Тут золотых дел мастер, с большой точностью выполнивший всю предписанную церемонию, к немалому удивлению Иакова, завершил ее, положив в его руку прошение лорда Гленварлоха.
– Что это значит, негодный обманщик?! – воскликнул король, краснея и брызгая слюной. – Для того я учил тебя всем этим церемониям, чтобы ты подал свое прошение нашей королевской особе? Клянусь всем святым, это все равно, что ты направил бы на меня заряженный пистолет. И ты сделал это в моем собственном кабинете, куда никто не смеет входить без моего всемилостивейшего соизволения.
– Я надеюсь, – сказал Гериот, все еще стоя на коленях, – ваше величество простит меня за то, что я, желая помочь своему другу, воспользовался уроком, который вы соблаговолили мне преподать.
– Другу! – воскликнул король. – Тем хуже… тем хуже для тебя, должен я тебе сказать. Если бы речь шла о том, чтобы сделать добро тебе самому, это бы еще куда ни шло, и можно было бы надеяться, что ты не скоро снова обратишься ко мне; но у тебя может быть сотня друзей, и от каждого из них по прошению, одно за другим.
– Надеюсь, – сказал Гериот, – что ваше величество будет судить обо мне по прежнему опыту и не заподозрит меня в такой самонадеянности.
– Не знаю, – сказал благодушный монарх. – Мне кажется, весь мир сошел с ума… sed semel insanivimus omnes[34]. Конечно, ты мой старый и верный слуга, и если бы ты просил что-нибудь для себя, поверь, тебе не пришлось бы просить дважды. Но Стини так любит меня, что ему неприятно, когда кто-нибудь, кроме него самого, домогается моей благосклонности. Максуэл, – камердинер уже вынес блюдо и снова вернулся в кабинет короля, – отправляйся-ка в приемную вместе со своими длинными ушами. Говоря по совести, Джорди, я думаю, так как ты был моим доверенным и ювелиром еще в те времена, когда я мог бы сказать про себя словами языческого поэта: «Non mea renidet in domo lacunar»[35] – ибо, поистине, они так разграбили старый дом моей матушки, что буковые кубки, деревянные тарелки и медные блюда были в то время лучшим убранством нашего стола, и мы радовались, когда у нас было что положить на них, и не обращали внимания, из какого металла сделана наша посуда.

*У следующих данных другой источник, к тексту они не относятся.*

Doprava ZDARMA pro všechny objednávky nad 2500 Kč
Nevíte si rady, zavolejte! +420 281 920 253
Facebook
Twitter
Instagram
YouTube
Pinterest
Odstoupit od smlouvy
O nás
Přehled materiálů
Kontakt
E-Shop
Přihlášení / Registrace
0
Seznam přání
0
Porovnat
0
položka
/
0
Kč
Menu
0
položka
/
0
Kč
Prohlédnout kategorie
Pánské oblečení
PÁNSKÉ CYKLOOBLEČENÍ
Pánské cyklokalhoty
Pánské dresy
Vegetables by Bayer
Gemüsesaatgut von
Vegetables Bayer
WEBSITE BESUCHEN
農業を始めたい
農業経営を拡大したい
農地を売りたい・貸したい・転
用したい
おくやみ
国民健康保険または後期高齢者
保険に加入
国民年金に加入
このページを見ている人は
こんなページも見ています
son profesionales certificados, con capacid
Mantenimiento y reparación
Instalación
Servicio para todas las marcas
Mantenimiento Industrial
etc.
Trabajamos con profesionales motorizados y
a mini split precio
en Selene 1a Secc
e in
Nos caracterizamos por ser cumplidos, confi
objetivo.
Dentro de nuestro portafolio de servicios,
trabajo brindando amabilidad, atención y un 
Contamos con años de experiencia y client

Помнишь – ведь ты был посвящен в большинство наших заговоров, – как нам пришлось послать полдюжины солдат, чтобы опустошить голубятню и птичий двор леди Логенхауз, и какой огромный иск предъявила бедная дама Джоку Милчу и ворам из Эннендейла, которые были так же неповинны в этих деяниях, как я в грехе смертоубийства?

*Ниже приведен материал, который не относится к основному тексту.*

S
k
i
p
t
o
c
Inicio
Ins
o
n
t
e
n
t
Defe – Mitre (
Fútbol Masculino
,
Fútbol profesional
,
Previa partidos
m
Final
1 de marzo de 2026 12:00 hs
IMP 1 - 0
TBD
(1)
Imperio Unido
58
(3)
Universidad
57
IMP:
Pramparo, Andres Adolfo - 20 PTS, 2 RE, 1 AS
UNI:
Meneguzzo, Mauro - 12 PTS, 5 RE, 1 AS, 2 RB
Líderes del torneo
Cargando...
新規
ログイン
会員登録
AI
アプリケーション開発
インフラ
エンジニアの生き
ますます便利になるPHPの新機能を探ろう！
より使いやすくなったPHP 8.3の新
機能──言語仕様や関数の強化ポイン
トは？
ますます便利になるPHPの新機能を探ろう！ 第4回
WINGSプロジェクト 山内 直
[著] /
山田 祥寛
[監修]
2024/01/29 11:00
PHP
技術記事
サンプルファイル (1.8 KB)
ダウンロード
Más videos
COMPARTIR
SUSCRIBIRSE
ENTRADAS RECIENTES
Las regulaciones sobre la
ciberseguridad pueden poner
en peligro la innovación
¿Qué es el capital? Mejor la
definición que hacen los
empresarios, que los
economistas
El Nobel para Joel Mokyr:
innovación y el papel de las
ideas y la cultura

– Джоку повезло, – сказал Гериот, – ибо, если память мне не изменяет, это спасло его от виселицы в Дамфризе, которую он вполне заслужил за другие злодеяния.
– Как, ты помнишь и это?! – воскликнул король. – Но он обладал другими достоинствами. Джок Милч был лихим охотником и кликал гончих таким зычным голосом, что эхо разносилось по всему лесу. Но в конце концов его постигла участь Эннендейла: лорд Торторуолд проткнул его своим копьем. Черт возьми, Джорди! Когда я вспоминаю все эти дикие проделки, признаться, мне кажется, нам веселее жилось в старом Холируде в те тревожные времена, нежели теперь, когда мы как сыр в масле катаемся. Cantabit vacuus[36] – у нас не было никаких забот.